▶ **Work order**
Below are records to be transcribed exactly; any pictures should be left out.

▶ **Exercise materials**
-- -- --
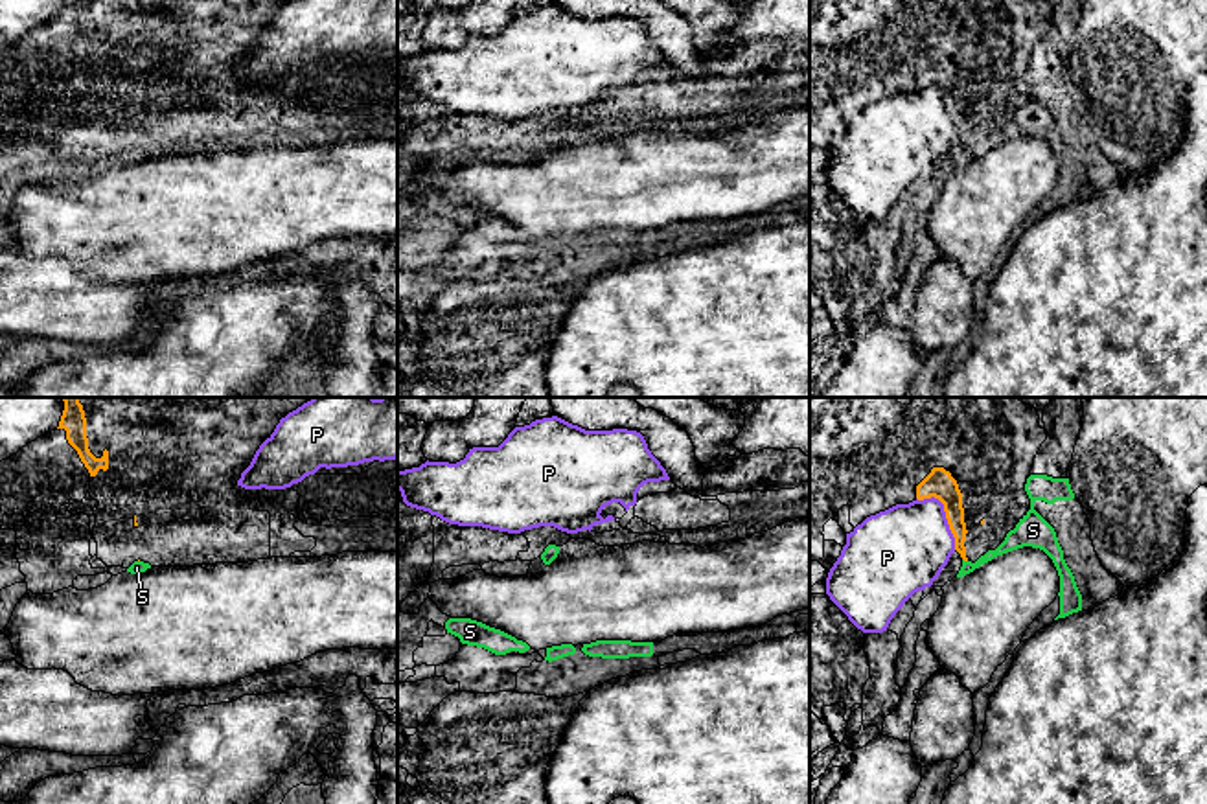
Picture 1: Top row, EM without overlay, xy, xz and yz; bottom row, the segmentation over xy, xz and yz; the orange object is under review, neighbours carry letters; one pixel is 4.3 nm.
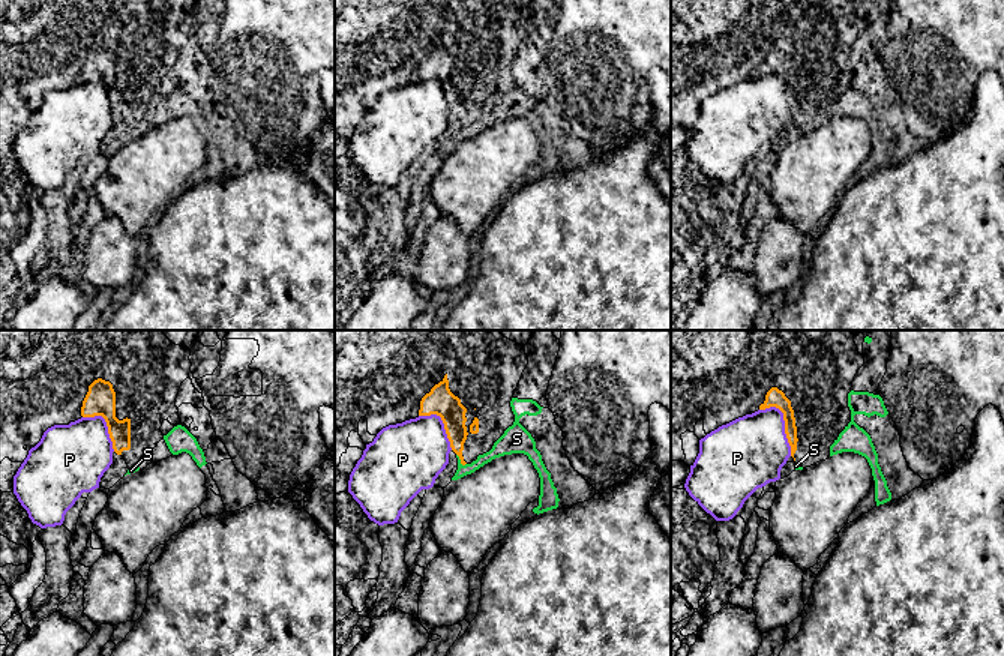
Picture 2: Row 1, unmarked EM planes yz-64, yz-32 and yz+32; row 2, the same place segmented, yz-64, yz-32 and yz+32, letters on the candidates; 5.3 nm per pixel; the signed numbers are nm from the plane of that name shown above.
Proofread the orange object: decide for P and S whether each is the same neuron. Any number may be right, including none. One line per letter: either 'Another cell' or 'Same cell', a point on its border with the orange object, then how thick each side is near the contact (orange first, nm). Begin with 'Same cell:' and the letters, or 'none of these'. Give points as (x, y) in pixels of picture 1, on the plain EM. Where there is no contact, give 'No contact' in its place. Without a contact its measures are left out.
Same cell: S
P: Another cell. Touches orange at yz (946, 102). Thickness 120 nm (orange) against 380 nm
S: Same cell. Touches orange at yz (965, 148). Thickness 80 nm (orange) against 90 nm

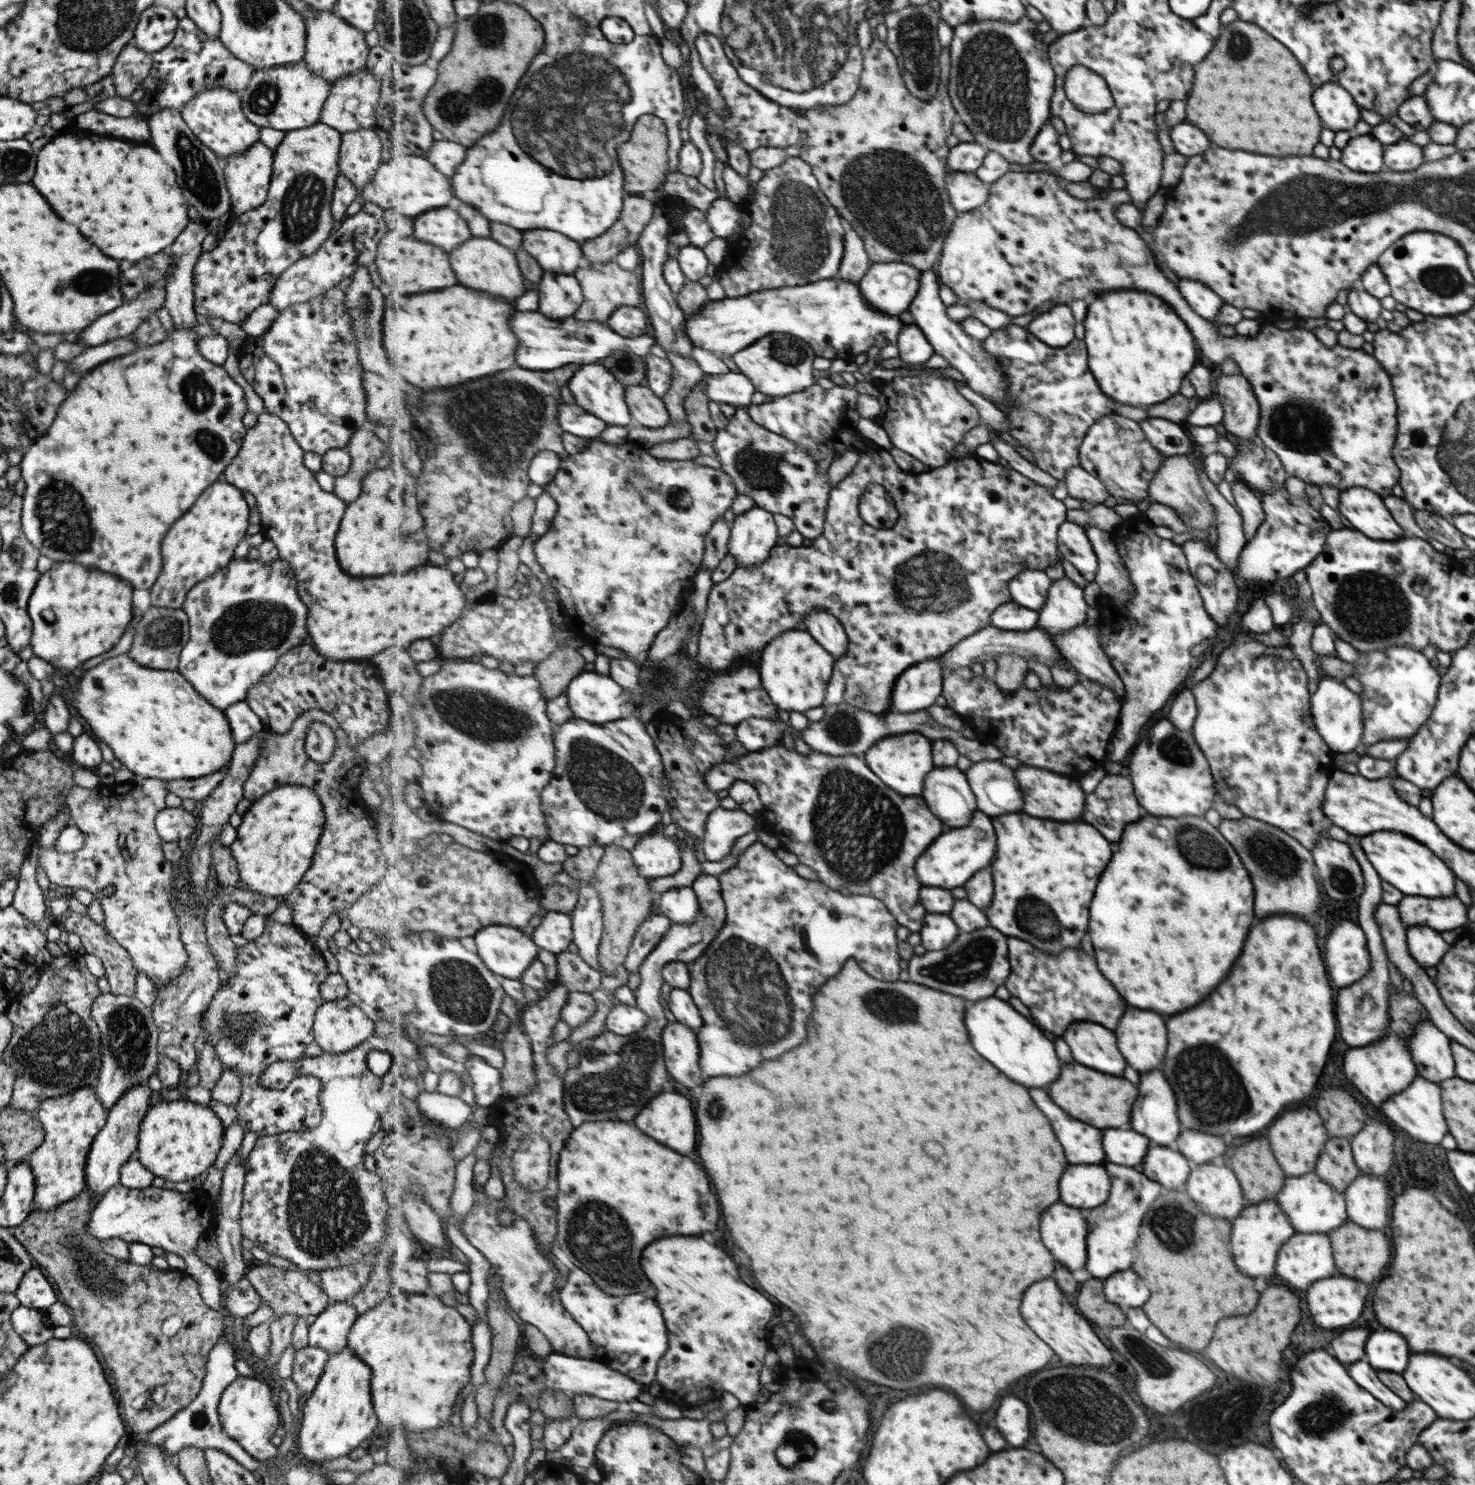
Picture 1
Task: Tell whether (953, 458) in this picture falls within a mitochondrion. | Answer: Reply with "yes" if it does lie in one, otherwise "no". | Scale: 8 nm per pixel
no

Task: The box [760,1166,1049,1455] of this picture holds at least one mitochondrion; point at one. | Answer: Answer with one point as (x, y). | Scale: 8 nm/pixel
(916, 1351)

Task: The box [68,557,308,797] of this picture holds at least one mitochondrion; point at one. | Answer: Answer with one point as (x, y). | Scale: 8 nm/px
(248, 626)

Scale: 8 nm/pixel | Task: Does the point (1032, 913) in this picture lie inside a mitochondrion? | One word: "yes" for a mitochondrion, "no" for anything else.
yes

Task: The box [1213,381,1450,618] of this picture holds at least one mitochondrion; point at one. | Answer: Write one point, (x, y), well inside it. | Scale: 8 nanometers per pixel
-- -- --
▶ **Task response**
Picture 1: Top row, EM without overlay, xy, xz and yz; bottom row, the segmentation over xy, xz and yz; the orange object is under review, neighbours carry letters; one pixel is 4.3 nm.
Picture 2: Row 1, unmarked EM planes yz-64, yz-32 and yz+32; row 2, the same place segmented, yz-64, yz-32 and yz+32, letters on the candidates; 5.3 nm per pixel; the signed numbers are nm from the plane of that name shown above.
Proofread the orange object: decide for P and S whether each is the same neuron. Any number may be right, including none. One line per letter: either 'Another cell' or 'Same cell', a point on its border with the orange object, then how thick each side is near the contact (orange first, nm). Begin with 'Same cell:' and the letters, or 'none of these'. Give points as (x, y) in pixels of picture 1, on the plain EM. Where there is no contact, give 'No contact' in its place. Without a contact its measures are left out.
Same cell: S
P: Another cell. Touches orange at yz (946, 102). Thickness 120 nm (orange) against 380 nm
S: Same cell. Touches orange at yz (965, 148). Thickness 80 nm (orange) against 90 nm

Picture 1
Task: Tell whether (953, 458) in this picture falls within a mitochondrion. | Answer: Reply with "yes" if it does lie in one, otherwise "no". | Scale: 8 nm per pixel
no

Task: The box [760,1166,1049,1455] of this picture holds at least one mitochondrion; point at one. | Answer: Answer with one point as (x, y). | Scale: 8 nm/pixel
(916, 1351)

Task: The box [68,557,308,797] of this picture holds at least one mitochondrion; point at one. | Answer: Answer with one point as (x, y). | Scale: 8 nm/px
(248, 626)

Scale: 8 nm/pixel | Task: Does the point (1032, 913) in this picture lie inside a mitochondrion? | One word: "yes" for a mitochondrion, "no" for anything else.
yes

Task: The box [1213,381,1450,618] of this picture holds at least one mitochondrion; point at one. | Answer: Write one point, (x, y), well inside it. | Scale: 8 nanometers per pixel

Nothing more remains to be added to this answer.